What are you waiting for?
Sometimes it’s heartbreaking to watch so many people that I care so deeply for crumble underneath the stress they’re dealing with. I wonder all the time (at least once a week) what it is that allows some people to cry it out, stand up, and move on that sends other people to their knees, unable to stand. Is it chemistry? Is it history? Is it one crucial thought that changes everything?
I don’t know. I wish very much that I did.
Lift you head, there’s no time for crying
You made your bed but don’t think its fit to lie in
Wasted on the ground when you know you should be flying
What are you waiting for?
You made your bed but don’t think its fit to lie in
Wasted on the ground when you know you should be flying
What are you waiting for?
Let it Go Let it Go
This is smaller than you know
No bigger than a pebble lying on a gravel road
Let it Go Let it Go
Got to leave it all behind you
Give the sun a chance to find you
Let it Go

I wish I knew too, so I could stop being one of the unable-to-stand people.

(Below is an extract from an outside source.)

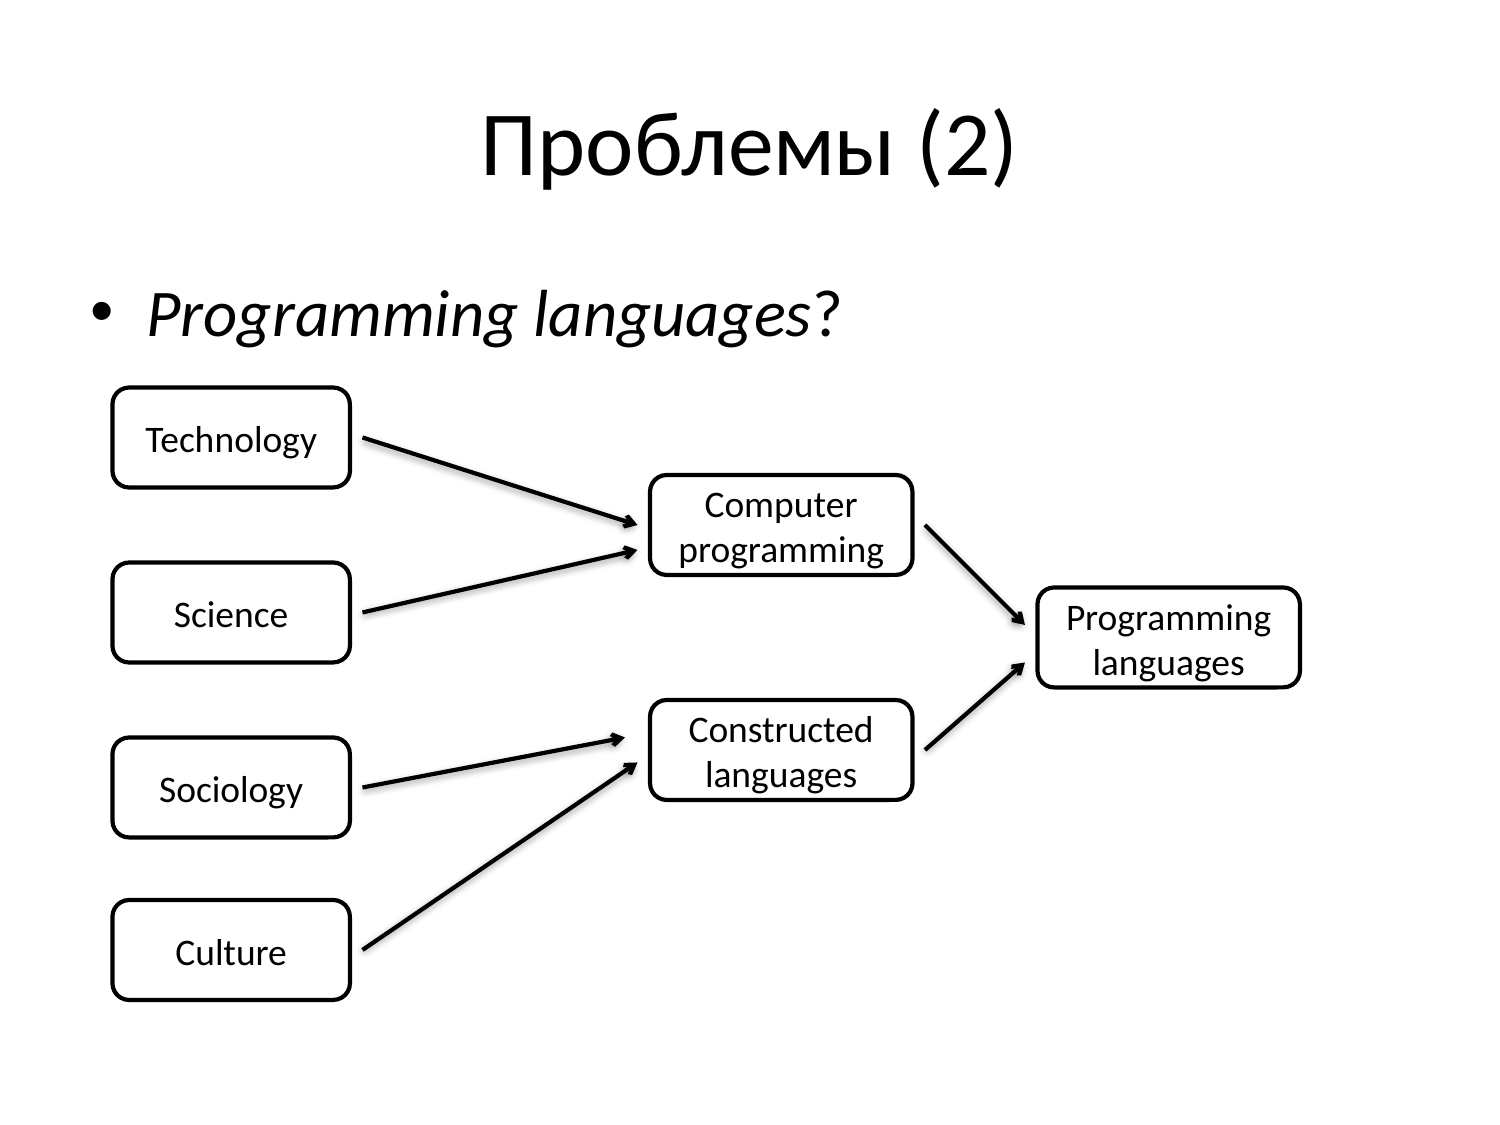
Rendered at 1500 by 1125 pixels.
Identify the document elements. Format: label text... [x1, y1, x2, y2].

title Проблемы (2) [75, 45, 1425, 233]
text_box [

I believe in the camel theory of stress. Anyone that has ever seen a cmael knows, that like people, they come in different sizes.
So, of course, the load of straw that a camel can carry varies from camel to camel.

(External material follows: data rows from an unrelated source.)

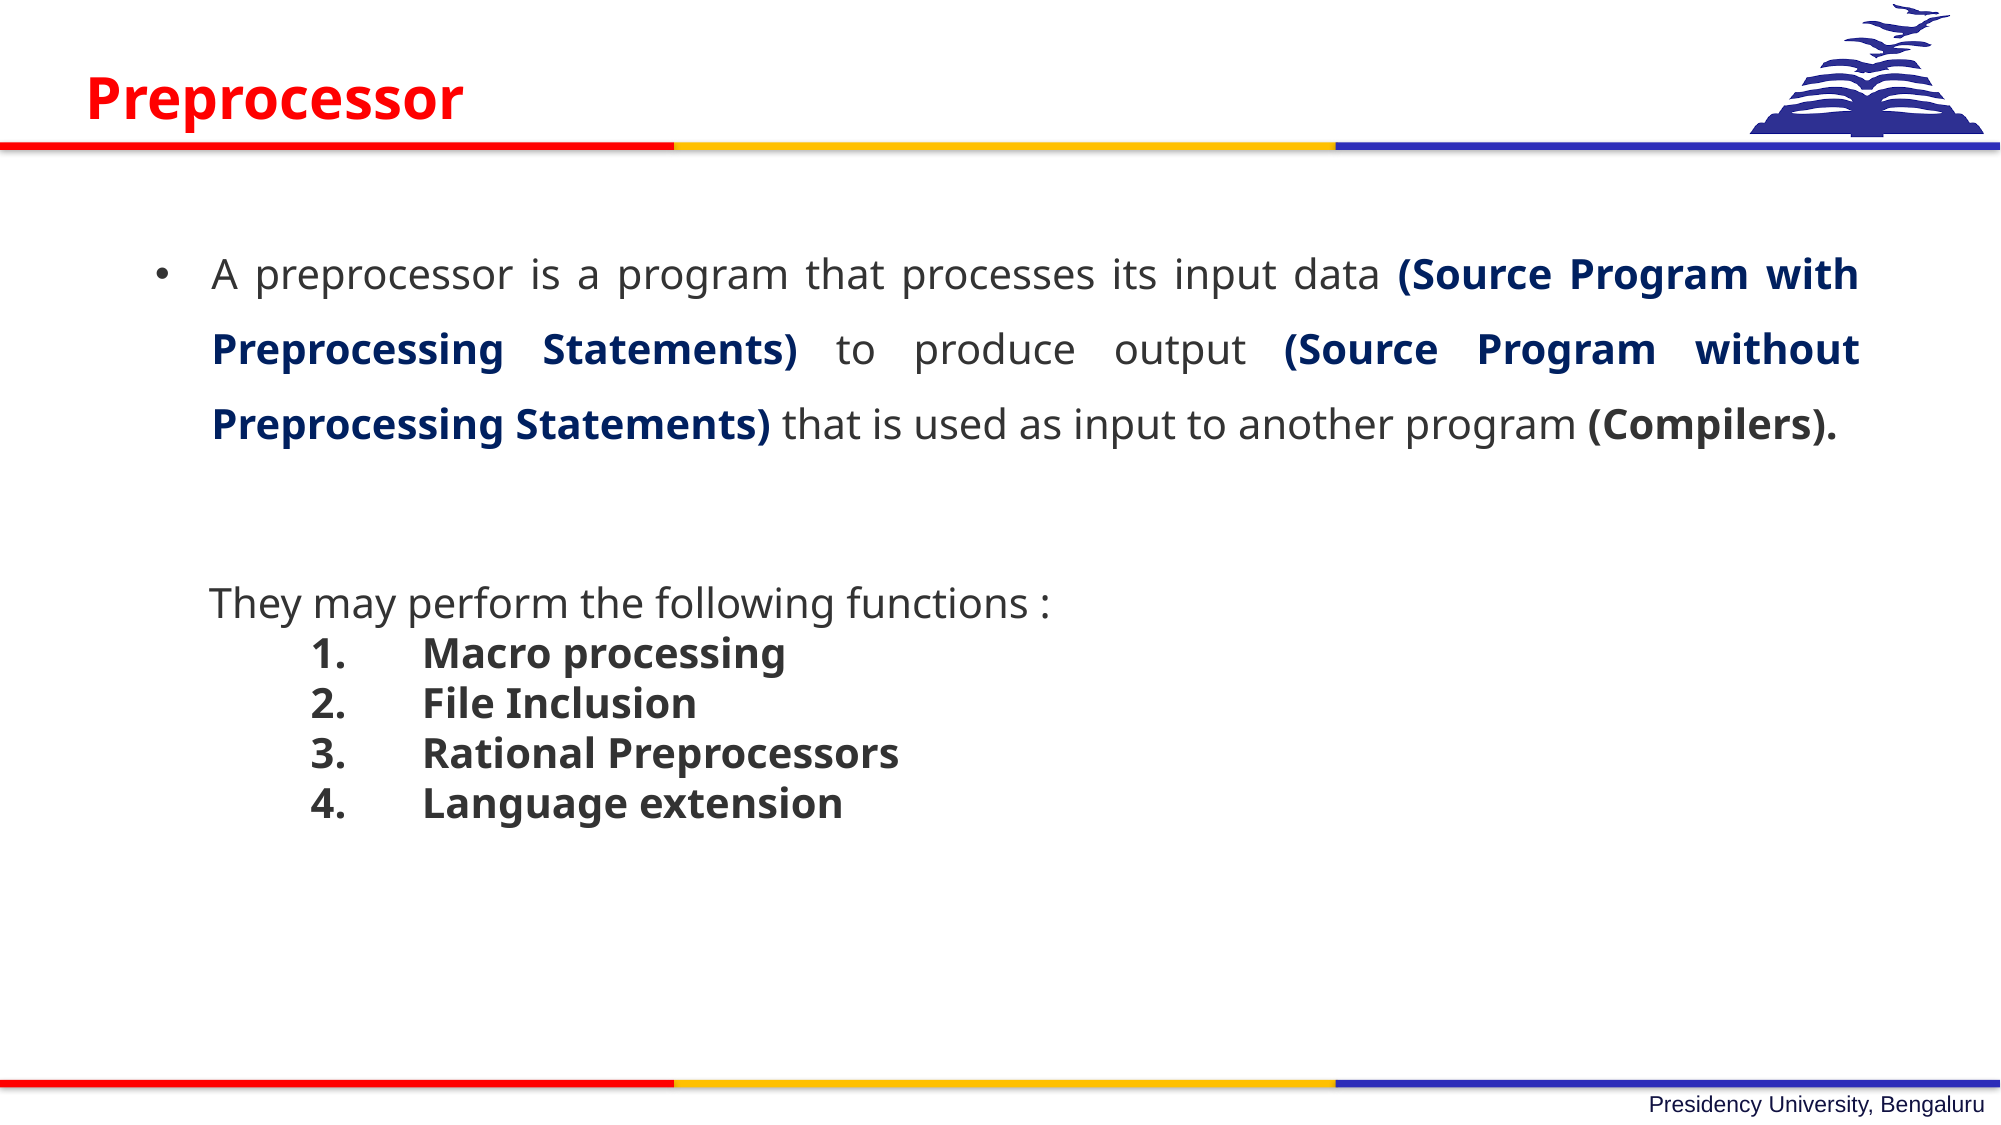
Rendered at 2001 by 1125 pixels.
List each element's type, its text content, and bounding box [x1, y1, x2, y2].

picture [1749, 4, 1984, 138]
text_box Preprocessor [70, 53, 480, 139]
text_box A preprocessor is a program that processes its input data (Source Program with Preprocessing Statements) to produce output (Source Program without Preprocessing Statements) that is used as input to another program (Compilers). [140, 215, 1875, 456]
text_box They may perform the following functions : 1. Macro processing 2. File Inclusion 3. Rational Preprocessors 4. Language extension [119, 569, 1353, 835]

Sadly, you just never know what straw it is that is going to break your back.
i think a lot of it has to do with how one deals with stress of any kind. i tend to get highly stressed out about things, but i’m trying to learn to think before i react.
Spite.
I’m one of those “Fuck you, you can’t stop me” kind of people so no matter how much stress I’m under, no matter how much I want to just drop everything and start crying, I just go outside, scream a little, punch a wall if I have to, and then continue with what I was doing through sheer spite. When I break, which is as often as anyone else, it’s on the inside. I just get that much angrier on the outside because I’ll be damned if I’m giving anyone the satisfaction of seeing me break. And then I hold onto it until I’m alone and I ball my eyes out.

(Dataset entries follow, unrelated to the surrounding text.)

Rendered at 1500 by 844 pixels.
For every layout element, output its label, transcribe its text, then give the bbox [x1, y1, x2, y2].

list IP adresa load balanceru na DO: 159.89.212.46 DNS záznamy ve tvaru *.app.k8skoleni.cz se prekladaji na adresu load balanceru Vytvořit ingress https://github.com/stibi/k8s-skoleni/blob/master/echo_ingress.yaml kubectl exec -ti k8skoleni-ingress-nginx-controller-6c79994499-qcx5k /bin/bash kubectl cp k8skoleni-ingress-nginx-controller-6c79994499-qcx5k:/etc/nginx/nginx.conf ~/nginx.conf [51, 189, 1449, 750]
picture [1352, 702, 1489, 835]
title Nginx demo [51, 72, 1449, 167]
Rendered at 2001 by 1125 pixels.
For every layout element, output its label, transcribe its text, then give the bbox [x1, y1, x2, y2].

I don’t think it’s a healthy or productive reaction, really. It just is what it is.
*warm hugs*
Thanks for helping me cry it out the last few weeks.
I used to be a person sent to my knees at every little thing. However, now I can take quite a bit. In my case it was chemical. Prozac helped keep me off my knees (just barelyy) for a while, but what truly helped – what actually made me feel GOOD and able to function come what may – was a dietary change. In my case forgoing wheat and other glutinous grains. I cannot tell you the difference this has made.
Well, you asked. My two cents are ALWAYS handy. But don’t anyone go thinking I advocate eliminating grains for everyone. But I do think diet is so fundamental that it affects all you do and feel.